EXCERPT:
-- Opening Marker --

A major strength of our study is the longitudinal design of both cohorts with up to 16 assessments in one of these. Longitudinal studies offer information on determinants of interindividual differences in the development of obesity over time. These two cohorts thus allowed us to investigate the influence of common genetic variants in growth curve modeling to obtain better insight into the development of obesity from childhood into adulthood. Longitudinal designs have superior power to detect genetic effects on the trait levels compared to cross-sectional studies, because measurement of subjects at multiple time points provides much better precision in determining the phenotypes [
43,
44]. As such, longitudinal studies such as this one require a fraction of the sample size of cross-sectional studies to achieve the same power. Another strength is the involvement of AA as well as EA youth, and the investigation of a potential interaction of these common variants with ethnicity. Several limitations of our study need to be mentioned as well. In these two studies, we used BMI and skinfolds as measures of general adiposity and waist circumference as a measure of central adiposity, which are convenient and low cost measurements, while more accurate measurements of percent body fat for general adiposity and visceral adipose tissue for visceral adiposity were not available. In these two studies, sexual maturation was not assessed, thus it could not be incorporated as a covariate.
In summary, in two longitudinal studies of EA and AA youth, we replicated the effect of FTO and common variants near MC4R on general and central adiposity. These effects were similar for EAs and AAs. Furthermore, these common variants did not affect the slope of adiposity development from childhood to adulthood with one exception. Common variants for obesity identified in genome-wide association studies have detectable but modest effects on growth curves for adiposity in African– and European–American youth.

-- Closing Marker --

DATA EXTRACTS:
-- Opening Marker --

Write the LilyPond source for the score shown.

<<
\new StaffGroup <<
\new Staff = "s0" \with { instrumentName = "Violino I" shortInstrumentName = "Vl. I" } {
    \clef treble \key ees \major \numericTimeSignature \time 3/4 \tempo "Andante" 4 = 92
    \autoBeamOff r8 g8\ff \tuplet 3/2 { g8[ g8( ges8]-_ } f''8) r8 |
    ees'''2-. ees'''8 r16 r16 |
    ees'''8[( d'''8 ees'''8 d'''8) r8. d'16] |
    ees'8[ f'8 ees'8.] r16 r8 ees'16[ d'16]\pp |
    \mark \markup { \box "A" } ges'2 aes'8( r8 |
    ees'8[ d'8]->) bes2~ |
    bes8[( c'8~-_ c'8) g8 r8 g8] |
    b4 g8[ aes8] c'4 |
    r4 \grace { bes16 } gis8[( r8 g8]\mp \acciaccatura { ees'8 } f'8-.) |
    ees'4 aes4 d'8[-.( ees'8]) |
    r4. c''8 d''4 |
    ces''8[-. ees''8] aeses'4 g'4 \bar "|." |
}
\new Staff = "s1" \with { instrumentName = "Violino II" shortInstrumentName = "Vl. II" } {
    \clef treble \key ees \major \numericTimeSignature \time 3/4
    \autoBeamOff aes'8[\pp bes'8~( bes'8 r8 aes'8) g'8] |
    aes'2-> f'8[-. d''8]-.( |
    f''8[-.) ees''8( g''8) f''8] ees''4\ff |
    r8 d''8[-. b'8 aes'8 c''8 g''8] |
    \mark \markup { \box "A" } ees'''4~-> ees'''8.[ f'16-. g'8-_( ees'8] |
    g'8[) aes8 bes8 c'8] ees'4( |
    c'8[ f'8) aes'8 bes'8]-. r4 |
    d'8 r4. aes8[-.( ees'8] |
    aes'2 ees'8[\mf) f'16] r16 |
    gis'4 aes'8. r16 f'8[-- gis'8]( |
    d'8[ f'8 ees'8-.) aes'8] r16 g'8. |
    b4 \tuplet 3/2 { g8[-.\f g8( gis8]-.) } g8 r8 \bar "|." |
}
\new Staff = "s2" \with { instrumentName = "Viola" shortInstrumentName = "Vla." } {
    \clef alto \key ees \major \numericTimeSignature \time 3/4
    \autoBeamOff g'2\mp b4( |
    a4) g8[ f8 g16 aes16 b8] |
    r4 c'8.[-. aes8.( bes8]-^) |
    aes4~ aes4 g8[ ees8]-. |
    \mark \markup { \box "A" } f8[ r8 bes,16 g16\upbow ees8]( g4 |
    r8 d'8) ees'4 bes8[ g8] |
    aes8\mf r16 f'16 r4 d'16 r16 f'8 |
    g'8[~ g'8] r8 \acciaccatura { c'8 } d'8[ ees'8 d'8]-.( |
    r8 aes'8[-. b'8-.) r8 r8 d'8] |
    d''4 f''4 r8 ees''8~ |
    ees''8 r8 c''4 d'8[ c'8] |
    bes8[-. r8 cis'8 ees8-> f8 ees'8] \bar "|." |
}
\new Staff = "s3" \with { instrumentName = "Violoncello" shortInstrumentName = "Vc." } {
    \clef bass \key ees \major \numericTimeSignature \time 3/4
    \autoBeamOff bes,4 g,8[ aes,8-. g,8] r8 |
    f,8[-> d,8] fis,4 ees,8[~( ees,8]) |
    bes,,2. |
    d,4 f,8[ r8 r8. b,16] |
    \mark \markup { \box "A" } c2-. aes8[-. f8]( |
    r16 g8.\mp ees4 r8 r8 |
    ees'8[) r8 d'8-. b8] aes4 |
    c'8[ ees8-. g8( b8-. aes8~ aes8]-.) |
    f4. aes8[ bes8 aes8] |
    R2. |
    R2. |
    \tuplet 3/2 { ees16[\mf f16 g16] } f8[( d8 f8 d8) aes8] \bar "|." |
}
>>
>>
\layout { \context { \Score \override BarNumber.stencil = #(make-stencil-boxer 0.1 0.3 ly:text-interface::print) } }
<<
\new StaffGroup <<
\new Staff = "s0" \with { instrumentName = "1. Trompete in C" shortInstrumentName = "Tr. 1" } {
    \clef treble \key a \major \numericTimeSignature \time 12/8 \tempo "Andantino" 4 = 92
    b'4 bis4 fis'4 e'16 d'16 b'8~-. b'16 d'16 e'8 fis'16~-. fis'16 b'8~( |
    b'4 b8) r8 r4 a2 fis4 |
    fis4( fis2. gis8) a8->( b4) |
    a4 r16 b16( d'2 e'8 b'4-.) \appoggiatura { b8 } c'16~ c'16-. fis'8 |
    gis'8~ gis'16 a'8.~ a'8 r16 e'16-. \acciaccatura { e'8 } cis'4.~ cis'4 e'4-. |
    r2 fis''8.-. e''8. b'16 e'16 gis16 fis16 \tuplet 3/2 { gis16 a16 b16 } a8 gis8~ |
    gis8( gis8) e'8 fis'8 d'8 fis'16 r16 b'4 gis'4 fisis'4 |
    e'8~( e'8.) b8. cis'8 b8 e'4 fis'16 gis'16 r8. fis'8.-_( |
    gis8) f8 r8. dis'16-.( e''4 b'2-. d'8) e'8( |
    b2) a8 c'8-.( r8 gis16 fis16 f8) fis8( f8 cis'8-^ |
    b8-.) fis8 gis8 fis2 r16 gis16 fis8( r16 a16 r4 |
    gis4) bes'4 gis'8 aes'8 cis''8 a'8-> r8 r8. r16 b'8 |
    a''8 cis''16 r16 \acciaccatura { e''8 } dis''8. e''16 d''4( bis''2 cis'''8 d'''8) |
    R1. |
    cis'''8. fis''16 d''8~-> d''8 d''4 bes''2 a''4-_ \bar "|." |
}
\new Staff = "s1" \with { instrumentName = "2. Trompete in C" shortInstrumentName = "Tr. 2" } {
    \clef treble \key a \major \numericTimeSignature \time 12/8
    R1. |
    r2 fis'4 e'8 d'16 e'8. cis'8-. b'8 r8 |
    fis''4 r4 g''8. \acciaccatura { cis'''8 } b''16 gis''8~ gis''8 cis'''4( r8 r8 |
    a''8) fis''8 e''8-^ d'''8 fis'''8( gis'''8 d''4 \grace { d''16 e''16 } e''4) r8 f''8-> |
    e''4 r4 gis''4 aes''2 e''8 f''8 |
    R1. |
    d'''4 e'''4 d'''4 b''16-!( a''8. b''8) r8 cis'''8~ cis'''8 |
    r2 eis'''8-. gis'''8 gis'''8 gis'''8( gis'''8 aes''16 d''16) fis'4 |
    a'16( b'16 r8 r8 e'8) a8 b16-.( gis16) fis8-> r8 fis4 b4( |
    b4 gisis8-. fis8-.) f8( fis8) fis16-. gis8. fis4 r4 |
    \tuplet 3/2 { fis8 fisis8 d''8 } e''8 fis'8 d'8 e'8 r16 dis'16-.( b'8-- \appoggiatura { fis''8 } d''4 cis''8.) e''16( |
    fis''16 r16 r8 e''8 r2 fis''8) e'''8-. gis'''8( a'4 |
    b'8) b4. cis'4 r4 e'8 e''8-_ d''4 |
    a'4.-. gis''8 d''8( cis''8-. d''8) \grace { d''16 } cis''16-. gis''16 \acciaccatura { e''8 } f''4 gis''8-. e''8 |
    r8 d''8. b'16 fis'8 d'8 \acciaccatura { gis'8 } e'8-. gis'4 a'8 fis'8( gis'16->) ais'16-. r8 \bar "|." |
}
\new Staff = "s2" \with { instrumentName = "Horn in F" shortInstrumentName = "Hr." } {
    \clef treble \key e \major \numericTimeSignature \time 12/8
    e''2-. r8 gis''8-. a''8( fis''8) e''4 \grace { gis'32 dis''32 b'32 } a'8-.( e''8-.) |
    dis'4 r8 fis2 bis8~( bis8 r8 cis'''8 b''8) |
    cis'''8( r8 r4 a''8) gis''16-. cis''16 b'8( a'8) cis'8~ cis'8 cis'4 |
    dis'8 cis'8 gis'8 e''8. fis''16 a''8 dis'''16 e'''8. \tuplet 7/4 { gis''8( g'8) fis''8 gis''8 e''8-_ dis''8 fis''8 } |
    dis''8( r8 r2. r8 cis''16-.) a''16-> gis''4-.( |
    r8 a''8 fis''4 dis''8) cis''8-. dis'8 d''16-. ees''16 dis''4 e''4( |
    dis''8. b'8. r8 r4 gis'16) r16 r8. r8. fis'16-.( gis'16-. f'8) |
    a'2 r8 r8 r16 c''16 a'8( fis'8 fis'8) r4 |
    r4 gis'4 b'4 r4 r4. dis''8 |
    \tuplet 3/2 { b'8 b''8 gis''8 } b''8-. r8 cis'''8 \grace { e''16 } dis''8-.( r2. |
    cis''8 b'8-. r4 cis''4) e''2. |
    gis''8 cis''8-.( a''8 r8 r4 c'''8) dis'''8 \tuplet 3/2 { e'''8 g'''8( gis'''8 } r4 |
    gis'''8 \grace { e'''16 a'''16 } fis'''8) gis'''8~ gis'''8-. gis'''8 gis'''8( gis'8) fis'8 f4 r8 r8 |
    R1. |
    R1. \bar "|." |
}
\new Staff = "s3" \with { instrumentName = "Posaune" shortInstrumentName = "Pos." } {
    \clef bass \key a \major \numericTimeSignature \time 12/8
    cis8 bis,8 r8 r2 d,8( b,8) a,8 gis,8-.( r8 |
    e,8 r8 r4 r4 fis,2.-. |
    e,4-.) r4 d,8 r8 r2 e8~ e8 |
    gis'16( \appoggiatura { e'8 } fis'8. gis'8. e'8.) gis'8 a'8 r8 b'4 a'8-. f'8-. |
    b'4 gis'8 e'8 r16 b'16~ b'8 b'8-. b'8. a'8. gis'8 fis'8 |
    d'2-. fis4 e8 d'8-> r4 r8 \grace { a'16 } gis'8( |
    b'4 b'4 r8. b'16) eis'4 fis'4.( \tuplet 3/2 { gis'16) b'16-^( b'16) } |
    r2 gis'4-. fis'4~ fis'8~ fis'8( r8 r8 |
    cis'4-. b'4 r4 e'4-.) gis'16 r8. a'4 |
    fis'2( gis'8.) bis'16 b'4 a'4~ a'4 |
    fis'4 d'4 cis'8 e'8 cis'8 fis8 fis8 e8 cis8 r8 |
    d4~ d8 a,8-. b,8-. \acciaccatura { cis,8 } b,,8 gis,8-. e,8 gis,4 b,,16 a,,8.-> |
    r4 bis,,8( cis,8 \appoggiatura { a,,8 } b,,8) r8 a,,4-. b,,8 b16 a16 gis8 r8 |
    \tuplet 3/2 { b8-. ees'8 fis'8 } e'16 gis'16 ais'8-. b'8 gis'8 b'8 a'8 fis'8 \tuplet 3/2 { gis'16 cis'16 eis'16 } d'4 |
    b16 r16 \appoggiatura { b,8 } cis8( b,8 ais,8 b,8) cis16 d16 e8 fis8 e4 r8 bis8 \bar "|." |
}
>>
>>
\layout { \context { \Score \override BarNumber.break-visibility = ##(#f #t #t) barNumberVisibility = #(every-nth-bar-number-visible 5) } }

-- Closing Marker --

EXERCISE PROMPT:
Please copy everything from "In summary, in" down to "and European–American youth." in the obesity genetics excerpt, putting "adolescents" wherever "youth" stands.

RESPONSE TO THIS TASK:
In summary, in two longitudinal studies of EA and AA adolescents, we replicated the effect of FTO and common variants near MC4R on general and central adiposity. These effects were similar for EAs and AAs. Furthermore, these common variants did not affect the slope of adiposity development from childhood to adulthood with one exception. Common variants for obesity identified in genome-wide association studies have detectable but modest effects on growth curves for adiposity in African– and European–American adolescents.